The announcement on Wednesday makes the Jewish Federation of Greater Portland and the Jewish Federation of Lane County, which together represent approximately 60,000 Jews, the first of the 146 Jewish federations across North America to pull their investments from oil, gas and coal companies. They have more than $3 million in investment assets. 

Even as many Jewish groups actively support climate action and engage in advocacy on the issue, only a handful of Jewish organizations have ever announced fossil fuel divestments. Dayenu, a Jewish climate advocacy group that released the announcement on behalf of the federations, has been encouraging Jewish groups to embrace divestment as a tactic that can help accelerate a global transition toward clean energy. 

“Oregon’s two Jewish Federations are leading the way, taking this common-sense approach to aligning their investments with their values and taking meaningful action on climate,” Dayenu CEO Jennie Rosenn said in a statement. “They are the first of what we are confident will be many Jewish communal institutions to follow.”

More than 1,600 institutions and organizations around the world have made full or partial climate investment pledges, including hundreds of faith-based groups, according to a public database that tracks pledges. Before the new announcement, only three Jewish groups were among that tally: the Reform movement’s pension system; the American Jewish World Service, a global service and aid group; and Kolot Chayeinu, a congregation in the Brooklyn, New York, neighborhood of Park Slope. 

The Portland Jewish federation concluded that fossil fuel divestment aligned with its financial goals as well as its values, according to Hank Kaplan, a federation board member. 

In addition to being the main driver of the climate crisis, fossil fuels are a declining industry and have underperformed the rest of the market over the past decade

“In addition to being the main driver of the climate crisis, fossil fuels are a declining industry and have underperformed the rest of the market over the past decade,” Kaplan said in a statement. “Screening out fossil fuels aligned with our values and our history of climate action and made plain financial sense.”

Dayenu began advocating divestment after calculating in 2022 that the endowments of Jewish communal organizations had at least $3 billion tied up in oil, gas or coal companies. Dayenu’s initiative came as another Jewish group involved in environmental advocacy, Adamah, organized a new green coalition of Jewish institutions interested in climate action. 
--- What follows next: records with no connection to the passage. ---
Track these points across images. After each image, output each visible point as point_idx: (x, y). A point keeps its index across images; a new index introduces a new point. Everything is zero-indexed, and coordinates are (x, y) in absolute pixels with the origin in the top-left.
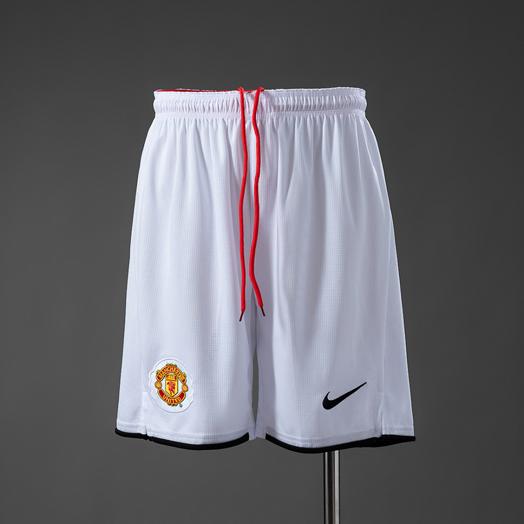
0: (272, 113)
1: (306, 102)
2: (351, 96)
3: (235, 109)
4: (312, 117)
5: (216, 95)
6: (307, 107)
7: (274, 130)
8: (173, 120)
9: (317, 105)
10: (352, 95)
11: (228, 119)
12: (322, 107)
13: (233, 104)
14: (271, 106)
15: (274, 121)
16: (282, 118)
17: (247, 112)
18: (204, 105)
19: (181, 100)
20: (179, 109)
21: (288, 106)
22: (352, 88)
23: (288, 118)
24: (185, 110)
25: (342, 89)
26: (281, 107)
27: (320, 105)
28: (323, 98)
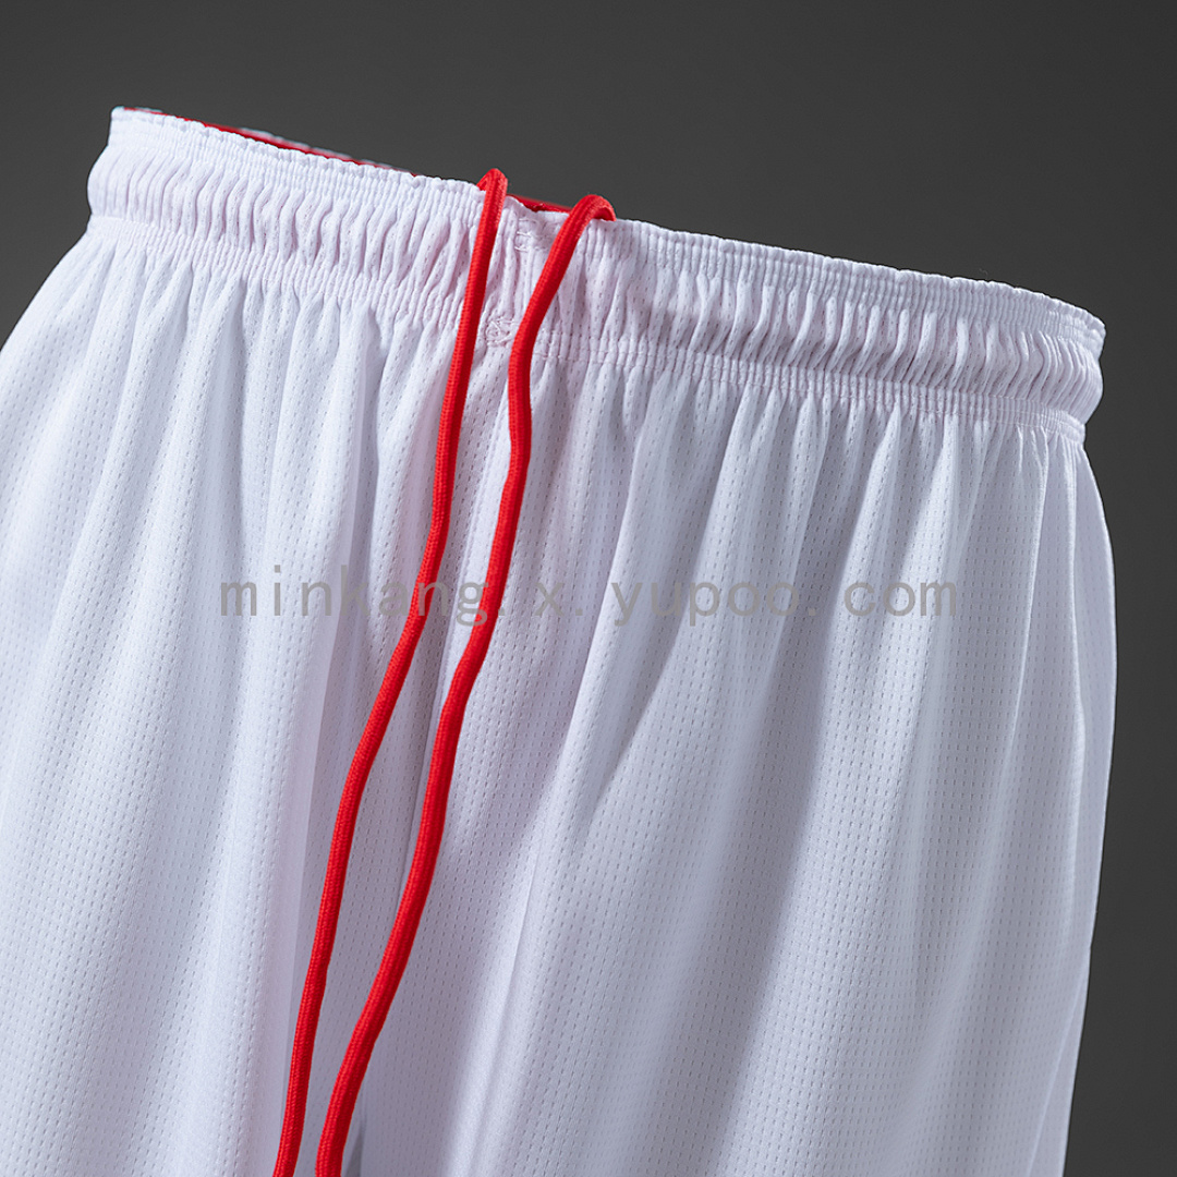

By early 2023, these efforts, supported by donors such as the Diane and Guilford Glazer Foundation, put climate at the top of the agenda of the Jewish communal world for the first time

The two Oregon federations don’t directly manage their own investment dollars. Instead, they hold accounts with the Oregon Jewish Community Foundation, a donor-advised fund that directs investments and makes grants on behalf of donors. The federations made their climate-friendly investment change by opting to use a fossil-fuel-free pool offered by the foundation. 

Several other donor-advised funds, or DAFs, serving Jewish communities across the country offer fossil-fuel-free options, but the exact number is unknown, said Jacob Siegel, Dayenu’s climate finance advisor, who added that he has “had conversations” with Jewish DAFs that “either offer fossil-fuel-free investing options or are in process to create such an option.”

Siegel said that if donors request fossil fuel-free options from the organizations housing their philanthropic capital, it could persuade more DAFs to offer that choice. 

“The goal is not just about the dollars represented,” he said, “but about changing the market signals more generally.”